Here, he thought, kneeling down to pull the pitiful, half-grown wolf against the warmth of his body, is the result of your meddling.
“Can’t change back?” he asked.
She moaned at him and shivered again. Partly, he thought, it had worked. It wasn’t a wolf who was looking up at him with such misery. Kara was in charge.
“No worries,” he told her. “You can do it.” He could force her change, and he would if he had to. But a forced change—like what the Marrok had done—hurt even worse than when the moon called the wolf from human shape. Better if she managed it herself.
He coaxed her into his rose room, where the sweet scent of his mate’s favorite flower filled the air with memories, and sat on the dirt floor with his back to the foot-high stone wall that edged his raised rosebush beds.
He patted the ground beside him, and she curled up in a miserable ball, wiggling and restless until finally she put her muzzle on his leg and sighed. He put a hand on her back and sang to her.
He didn’t have the Marrok’s voice—at various times Bran Cornick had made his living as a bard—but he could carry a tune. He crooned a child’s lullaby his father had sung to him. It wasn’t Spanish, but African, a Moorish tune his father had learned from his grandmother. Like Asil, it was old and worn, the words in a language that no one, to his knowledge, had spoken for a thousand years. Even he had forgotten what the words meant, but the song was for children. Its intent was to let them know that it was the job of adults to keep the young ones safe from harm. When he was finished with the song, he switched to stories he had told his own children; maybe she’d heard them from her parents in happier times.

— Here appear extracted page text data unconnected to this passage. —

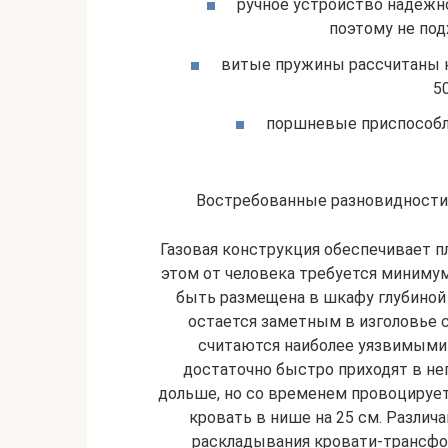
ручное устройство надежно
поэтому не под
витые пружины рассчитаны н
5
поршневые приспособл
Востребованные разновидности 
Газовая конструкция обеспечивает п
этом от человека требуется миниму
быть размещена в шкафу глубиной
остается заметным в изголовье с
считаются наиболее уязвимыми
достаточно быстро приходят в не
дольше, но со временем провоцирует
кровать в нише на 25 см. Разли
раскладывания кровати-трансфо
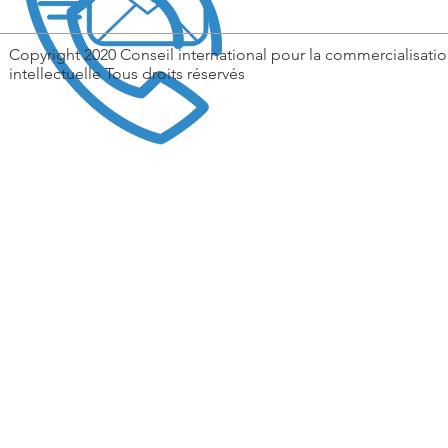
Copyright 2020 Conseil international pour la commercialisatio
intellectuelle Tous droits réservés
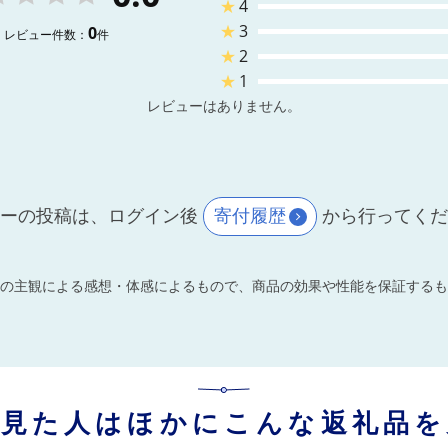
★
4
★
3
0
レビュー件数：
件
★
2
★
1
レビューはありません。
ーの投稿は、ログイン後
寄付履歴
から行ってく
の主観による感想・体感によるもので、商品の効果や性能を保証するも
を見た人はほかにこんな返礼品を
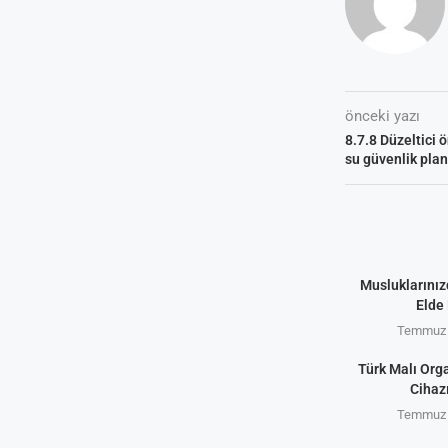
önceki yazı
8.7.8 Düzeltici 
su güvenlik pla
Musluklarınız
Elde 
Temmuz 
Türk Malı Org
Cihaz
Temmuz 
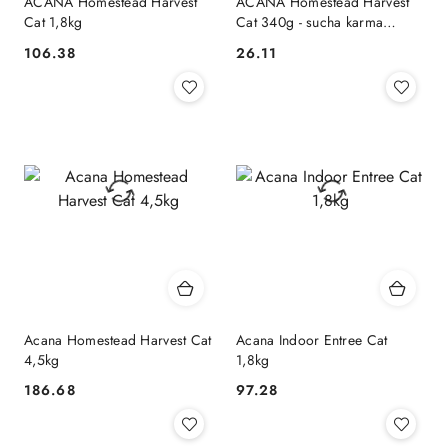
ACANA Homestead Harvest
ACANA Homestead Harvest
Cat 1,8kg
Cat 340g - sucha karma
pełnoporcjowa dla kotów
106.38
26.11
Cena:
Cena:
dorosłych
Acana Homestead Harvest Cat
Acana Indoor Entree Cat
4,5kg
1,8kg
186.68
97.28
Cena:
Cena:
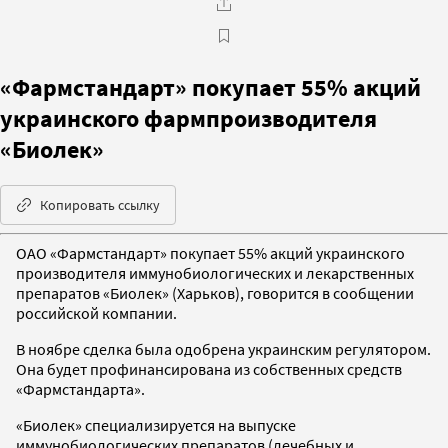
«Фармстандарт» покупает 55% акций
украинского фармпроизводителя
«Биолек»
Копировать ссылку
ОАО «Фармстандарт» покупает 55% акций украинского
производителя иммунобиологических и лекарственных
препаратов «Биолек» (Харьков), говорится в сообщении
российской компании.
В ноябре сделка была одобрена украинским регулятором.
Она будет профинансирована из собственных средств
«Фармстандарта».
«Биолек» специализируется на выпуске
иммунобиологических препаратов (лечебных и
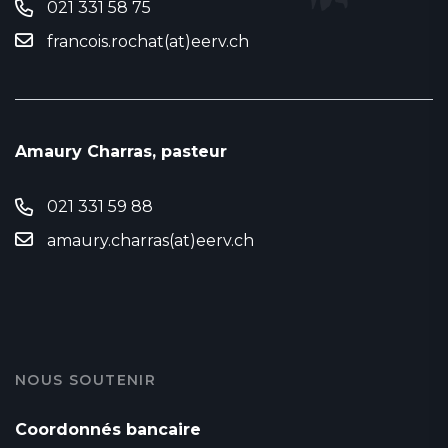
021 331 58 75
francois.rochat(at)eerv.ch
Amaury Charras, pasteur
021 331 59 88
amaury.charras(at)eerv.ch
NOUS SOUTENIR
Coordonnés bancaire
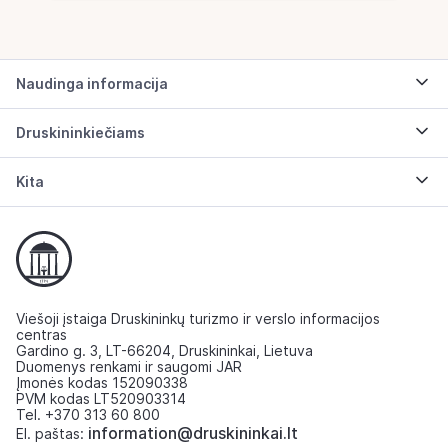
Naudinga informacija
Druskininkiečiams
Kita
Viešoji įstaiga Druskininkų turizmo ir verslo informacijos
centras
Gardino g. 3, LT-66204, Druskininkai, Lietuva
Duomenys renkami ir saugomi JAR
Įmonės kodas 152090338
PVM kodas LT520903314
Tel. +370 313 60 800
information@druskininkai.lt
El. paštas:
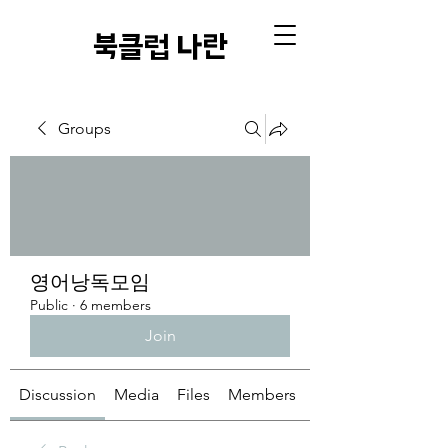
​북클럽 나란
Groups
영어낭독모임
Public
·
6 members
Join
Discussion
Media
Files
Members
About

She relaxed against him—and he thought she was more than half-asleep. But she was still caught in wolf form. Instead of letting her scare herself again, he coaxed her wolf to let the girl back out. It was still a use of force, of the dominance of his wolf over hers, but it wasn’t brutal or abrupt.
When she began changing back, he slid out from under her and quit touching her because he didn’t want to hurt her—and touching something made the shift hurt more. Quietly, because she was caught up in the change, he slipped out to his house to gather sweats for her to change into. It took her the better part of a half hour to emerge from the rose room garbed in clothes that were much too big for her.

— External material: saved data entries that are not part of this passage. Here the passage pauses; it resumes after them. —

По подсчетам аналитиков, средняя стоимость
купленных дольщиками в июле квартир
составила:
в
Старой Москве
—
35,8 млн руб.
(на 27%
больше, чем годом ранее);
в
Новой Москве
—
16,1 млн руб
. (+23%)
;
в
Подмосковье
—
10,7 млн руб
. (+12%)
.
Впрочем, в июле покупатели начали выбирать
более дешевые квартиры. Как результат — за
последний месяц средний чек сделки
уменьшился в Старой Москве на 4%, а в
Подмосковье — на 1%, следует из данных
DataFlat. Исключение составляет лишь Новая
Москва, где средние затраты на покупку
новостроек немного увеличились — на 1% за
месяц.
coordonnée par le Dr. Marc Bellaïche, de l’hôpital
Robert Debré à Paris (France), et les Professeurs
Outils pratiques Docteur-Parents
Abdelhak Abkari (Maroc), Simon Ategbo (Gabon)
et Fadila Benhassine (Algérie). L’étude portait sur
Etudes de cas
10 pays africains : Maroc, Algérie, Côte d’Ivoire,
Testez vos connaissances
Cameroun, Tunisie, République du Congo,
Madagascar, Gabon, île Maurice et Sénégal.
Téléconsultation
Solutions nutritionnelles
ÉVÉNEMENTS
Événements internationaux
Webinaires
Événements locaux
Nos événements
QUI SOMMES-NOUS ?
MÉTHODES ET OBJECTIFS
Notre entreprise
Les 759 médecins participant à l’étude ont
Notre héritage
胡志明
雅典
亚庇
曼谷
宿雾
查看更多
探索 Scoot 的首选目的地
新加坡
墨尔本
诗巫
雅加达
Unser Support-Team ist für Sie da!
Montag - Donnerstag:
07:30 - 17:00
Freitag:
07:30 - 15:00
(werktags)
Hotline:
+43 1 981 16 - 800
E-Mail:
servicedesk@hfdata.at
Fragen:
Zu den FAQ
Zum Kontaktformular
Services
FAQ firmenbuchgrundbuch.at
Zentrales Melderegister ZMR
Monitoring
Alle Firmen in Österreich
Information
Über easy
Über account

“Thank you,” she told him, eyes averted. “I couldn’t change back. He called me to his study, made me change, then pushed me outside. Told me to come home in my human skin. I tried and tried, but I couldn’t change back.”
“Miss Kara,” he said after weighing his words. Not from him would she get any criticism of the Marrok, especially when he’d suggested it to Bran in the first place. There was no reason for him to be angry with Bran—though he was. “My greenhouse is flattered to have been your refuge from the storm.”